Not much about Arsenal has made sense of late. At their lowest ebb in years, Champions League football may finally elude Arsene Wenger after two decades of constantly securing it, while Tottenham Hotspur are all but certain to finish above the Gunners at long last.
Still, rather than finally parting ways with Arsene Wenger after over twenty years in charge this summer, all the indications seem to point towards another year or two for the Frenchman. While that decision is likely to spark even more debate amongst the club’s seemingly divided fanbase, he’s not the only one to be handed a probable new deal by top brass this summer.
Recent reports suggest Jack Wilshere is in line for another contract this summer, despite seeing his loan move to Bournemouth present him with even more problems. Having struggled with injuries over the past few years, relocating to the south coast for a year was supposed to afford the England international time and space to rediscover his best form.
Though injuries (until recently) haven’t plagued the midfielder nearly as much as they had during his last few years in north London, Wilshere just hasn’t been that good for the Cherries. Indeed, he’s only been able to record two assists for Eddie Howe’s side this season, despite playing reasonably regularly (27 PL appearances) and will now surely be an afterthought for Gareth Southgate at international level.
So, why bother giving him a new deal? While Arsenal’s midfield hasn’t been much to shout about this season, the presence of Granit Xhaka and Santi Cazorla surely provide better options, with the likes of Francis Coquelin and Mohamed Elneny there to support them. Barring any huge upturn in form, Wilshere looks to be the odd man out and Wenger’s No.10 is at sixes and sevens.
To many, Arsenal’s reported decision to open talks with him over extending his contract lends itself to the same old, same old feeling to have seen the club struggle to progress in recent years.

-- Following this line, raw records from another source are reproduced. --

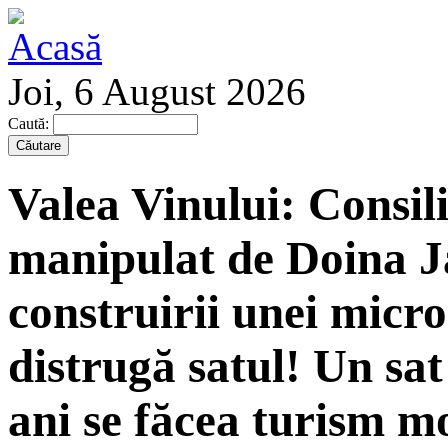
Joi, 6 August 2026
Caută:
Valea Vinului: Consili
manipulat de Doina Ja
construirii unei micr
distrugă satul! Un sat
ani se făcea turism m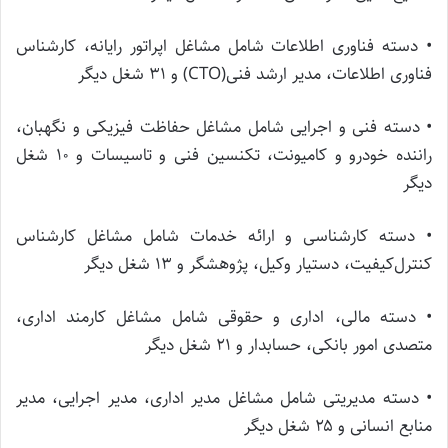
• دسته فناوری‌ اطلاعات شامل مشاغل اپراتور رایانه، کارشناس
فناوری اطلاعات، مدیر ارشد فنی(CTO) و ۳۱ شغل دیگر
• دسته فنی و اجرایی شامل مشاغل حفاظت فیزیکی و نگهبان،
راننده خودرو و کامیونت، تکنسین فنی و تاسیسات و ۱۰ شغل
دیگر
• دسته کارشناسی و ارائه خدمات شامل مشاغل کارشناس
کنترل‌‌کیفیت، دستیار وکیل، پژوهشگر و ۱۳ شغل دیگر
• دسته مالی، اداری و حقوقی شامل مشاغل کارمند اداری،
متصدی امور بانکی، حسابدار و ۲۱ شغل دیگر
• دسته مدیریتی شامل مشاغل مدیر اداری، مدیر اجرایی، مدیر
منابع انسانی و ۲۵ شغل دیگر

However, if he does indeed pen a new deal at the club, it could be their smartest transfer decision in years. Let’s not forget, this is a side who allowed captain Robin van Persie enter the final year of his contract before leading Manchester United to a league title under Sir Alex Ferguson, one who’ve failed to wholly convince in the transfer market for what must seem like an eternity to the supporters.
Giving Wilshere a fresh contract makes total sense. Despite his problems, the 24-year-old is undoubtedly a talented player, one touted as a potential target for Pep Guardiola at Manchester City only recently. Granted, he’s since suffered a fractured leg injury, though links with a move to the Etihad came despite a poor season with Bournemouth.
Furthermore, considering the premium imposed on English talent in the transfer market, Arsenal protecting their asset is actually sound financial planning. A cynical way of looking at it perhaps, though the sort of mentality desperately required by a club so often let down by their naivety.
It’s hard to imagine Wilshere not having a rather large list of suitors, from home and abroad. At 24, he still has the chance to embark on a solid career in the Premier League, even if he never truly embarks on the upward trajectory many prophecised for him years ago. Failing that, the kind of profile he carries will invariably make him an attractive option to either teams on the continent, or even the Chinese Super League.
Arsenal have been naive with Wilshere over the years, though are finally dealing with his situation in the right way. Now, it’s just for the rest of the team.